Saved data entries
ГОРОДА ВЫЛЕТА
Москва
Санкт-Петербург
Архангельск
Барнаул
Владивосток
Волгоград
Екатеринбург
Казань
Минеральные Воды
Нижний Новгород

Brief:
Reproduce every line of the items above verbatim, in their original order.

Result:
ГОРОДА ВЫЛЕТА
Москва
Санкт-Петербург
Архангельск
Барнаул
Владивосток
Волгоград
Екатеринбург
Казань
Минеральные Воды
Нижний Новгород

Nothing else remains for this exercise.